Those accomplishments aside, Griffin is currently fascinated by how America is reacting to the fact that Donald Trump is now president of the United States. And she’s not alone in that. She finds her audiences are following him, too — often with concern. “Everyone is saying ‘Oh, my God, we need to laugh,’ ” she says. “It’s definitely a different time out there. I’ve been doing this for a long time and I’ve never seen anything like it.”
Known for the celebrity-inspired humor that was featured on her Bravo network reality show Kathy Griffin: My Life on the D-List, Griffin uses the fact that another celebrity reality-TV host is actually occupying the White House in her material.
“And (with) a cast of characters,” Griffin says. “Bannon, Kellyanne Conway and the rest — they look like the final scene of Intervention.”
Griffin has a theory about Steve Bannon, the inelegant-looking assistant to the president and chief strategist who previously headed the far-right extremist Breitbart News. She notes it is only a comedic theory, so it’s under First Amendment protection.
“I need someone to tell me that Steve Bannon isn’t doing meth, because I see so much more than booze,” she says. “I don’t just mean the Time Magazine cover. This guy is a hot mess.”
The twist in all this is that Griffin knows Trump, having met him several times over the course of her career. “I’ve known him off and on since 1995,” she says. “I feel very privileged to be able to bring my own personal run-ins with ‘The Cheeto’ to audiences all over, but most importantly to Cincinnati. The Taft Theatre audience needs to hear from someone who has met him several times.”
Griffin does not have a high opinion of the man. “I found him to always be a buffoon,” she says. “But honestly, and I think unfortunately, a lot of people just thought he was harmless. I just thought he was an orange version of one of those idiots on (Bravo’s) Million Dollar Listing.”
To Griffin, Trump was just an eccentric realtor. “Every city, it seems, has this kind of character,” she says. “He was the wacky New York realtor dude that wanted to be famous.”
What surprised her most about him, she says, is how vulnerable he seemed in past meetings with her. “Almost every time I’ve run into this fool, he comes up to me and says, ‘Uh, oh, don’t be too hard on me. I know you’re going to be funny, but you can be tough.’ I find that fascinating.”
Trump was friendly with Griffin’s late friend and mentor Joan Rivers. “I think she got a kick out of him, but I don’t think she knew this (other) side of him,” she says. “I don’t know if anybody knew he was this racist and stupid, because I think you assume that people who have done well in one area or another have a certain acumen or certain talents.”
When Griffin started doing stand-up in the 1980s, she mostly talked about her family and relationships. However, when she was cast in the sitcom Suddenly Susan in 1996, as one of star Brooke Shields’ co-workers, her career moved into a different direction.
“I started being around a lot of famous people,” she says. “And, as you know, I couldn’t keep my mouth shut.”
That show lasted four seasons and was a fantastic experience, Griffin says. “It was a very middle-of-the-road show, but there I was finally getting my overnight success at the age of 36, and in an environment where, for four years, these incredible people came on the show as guest stars. Joan Rivers played my mom, which was heaven.”

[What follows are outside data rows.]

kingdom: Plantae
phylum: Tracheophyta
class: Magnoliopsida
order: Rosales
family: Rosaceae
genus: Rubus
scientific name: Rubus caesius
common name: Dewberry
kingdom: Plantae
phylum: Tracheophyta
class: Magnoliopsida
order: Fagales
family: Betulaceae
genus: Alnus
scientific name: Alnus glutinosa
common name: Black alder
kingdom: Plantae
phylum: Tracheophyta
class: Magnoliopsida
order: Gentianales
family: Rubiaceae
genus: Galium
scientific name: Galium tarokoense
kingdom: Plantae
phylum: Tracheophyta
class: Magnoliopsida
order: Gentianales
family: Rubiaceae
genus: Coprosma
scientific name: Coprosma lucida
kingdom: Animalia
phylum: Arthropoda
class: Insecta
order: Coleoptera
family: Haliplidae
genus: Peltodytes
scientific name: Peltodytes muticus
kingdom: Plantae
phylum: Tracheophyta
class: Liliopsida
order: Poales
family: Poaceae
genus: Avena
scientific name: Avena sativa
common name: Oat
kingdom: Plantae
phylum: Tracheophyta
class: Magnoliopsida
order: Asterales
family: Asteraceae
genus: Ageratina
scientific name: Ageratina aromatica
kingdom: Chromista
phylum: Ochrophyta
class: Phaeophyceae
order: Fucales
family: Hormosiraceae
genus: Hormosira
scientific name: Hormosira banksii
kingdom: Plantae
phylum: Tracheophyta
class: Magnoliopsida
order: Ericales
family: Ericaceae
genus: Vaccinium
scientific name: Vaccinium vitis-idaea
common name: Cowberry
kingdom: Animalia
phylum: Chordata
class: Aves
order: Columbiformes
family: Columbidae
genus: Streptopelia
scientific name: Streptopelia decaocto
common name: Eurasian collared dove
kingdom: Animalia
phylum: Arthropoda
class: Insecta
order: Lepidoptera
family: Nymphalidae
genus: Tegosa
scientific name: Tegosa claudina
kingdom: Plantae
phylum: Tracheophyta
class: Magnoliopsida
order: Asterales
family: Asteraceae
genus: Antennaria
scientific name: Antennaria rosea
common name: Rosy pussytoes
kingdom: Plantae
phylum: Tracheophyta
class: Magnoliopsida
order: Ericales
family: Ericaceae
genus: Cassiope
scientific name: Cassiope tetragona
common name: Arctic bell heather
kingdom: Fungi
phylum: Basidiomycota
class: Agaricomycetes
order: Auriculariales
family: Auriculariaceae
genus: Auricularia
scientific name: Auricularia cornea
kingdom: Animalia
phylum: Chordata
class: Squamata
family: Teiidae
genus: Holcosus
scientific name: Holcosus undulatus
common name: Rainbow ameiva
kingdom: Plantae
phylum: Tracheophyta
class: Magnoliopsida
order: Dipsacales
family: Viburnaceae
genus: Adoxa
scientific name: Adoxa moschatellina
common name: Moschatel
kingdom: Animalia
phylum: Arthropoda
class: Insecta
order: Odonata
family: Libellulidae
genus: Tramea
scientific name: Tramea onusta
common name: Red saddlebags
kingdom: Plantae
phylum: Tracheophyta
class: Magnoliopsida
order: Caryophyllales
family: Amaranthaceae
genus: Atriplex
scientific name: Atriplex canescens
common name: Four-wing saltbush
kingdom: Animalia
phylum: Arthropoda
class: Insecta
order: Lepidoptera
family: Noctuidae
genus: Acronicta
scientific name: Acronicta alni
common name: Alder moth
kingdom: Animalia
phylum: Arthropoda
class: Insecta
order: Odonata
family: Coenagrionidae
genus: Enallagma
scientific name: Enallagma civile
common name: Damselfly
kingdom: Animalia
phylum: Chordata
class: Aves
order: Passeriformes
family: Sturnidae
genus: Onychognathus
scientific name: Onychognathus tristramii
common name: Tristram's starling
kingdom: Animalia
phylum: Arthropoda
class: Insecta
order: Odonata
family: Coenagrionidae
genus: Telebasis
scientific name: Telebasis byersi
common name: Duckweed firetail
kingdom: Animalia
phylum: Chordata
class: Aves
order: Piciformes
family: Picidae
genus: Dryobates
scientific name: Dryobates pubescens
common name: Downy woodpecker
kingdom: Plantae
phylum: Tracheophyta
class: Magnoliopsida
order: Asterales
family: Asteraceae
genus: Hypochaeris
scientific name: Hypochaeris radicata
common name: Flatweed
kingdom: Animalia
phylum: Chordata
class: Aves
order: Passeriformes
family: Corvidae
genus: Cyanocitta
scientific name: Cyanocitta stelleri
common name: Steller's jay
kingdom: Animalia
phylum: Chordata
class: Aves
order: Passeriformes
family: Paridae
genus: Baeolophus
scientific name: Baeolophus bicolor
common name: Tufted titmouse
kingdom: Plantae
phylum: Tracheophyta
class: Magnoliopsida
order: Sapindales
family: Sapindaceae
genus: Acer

Today Griffin lives next door to the very upper echelon of the celebristocracy: the Kardashians. Well, Kim and hubby Kanye West. To prove that fact during a phone interview she opens her door and gives a shout out to Kardashian. “She’s not out there,” Griffin says upon returning to the call. “But if she was, she would easily hear me. It’s wonderful. I live next door to my act.”
Griffin also has become one the last faces we see at the end of each year, as a result of co-hosting CNN’s New Year’s Eve Live with Anderson Cooper for 10 years running. Her often-outrageous antics on that show frequently make her one of the first things people talk about in the new year.
Her current tour is primarily a vehicle to promote her book, Kathy Griffin’s Celebrity Run-Ins, which she describes as a complete index of the people she has met over the course of her career. “A lot of these run-ins or meetings may not be appropriate for my act,” she says. “They might be weird or jaw-dropping.”
While writing the book, she realized she had forgotten meeting some very big names. “I was looking back at my own IMDb page and I did not realize Aaron Paul (Breaking Bad) was a guest star on Suddenly Susan,” she says. “I can’t remember that for the life of me. I had to call up the casting director and ask, ‘Who did Jesse Pinkman play?’ ”
Her tales of celebrity run-ins and meetings are unending. However, Griffin wants to reassure those attending her performance at the Taft that, “If you paid your hard-earned money for the book and you come to see the Celebrity Run-Ins Tour, don’t think I’m going to stand on stage and read from it.
“It’s all new material. How could it not be? I’m not saying I could do a whole new show every day, but with everything going on, I feel like I almost could.”
KATHY GRIFFIN will perform at Taft Theatre, 317 E. Fifth St., Downtown, 8 p.m. Friday. Tickets/more info: tafttheatre.org.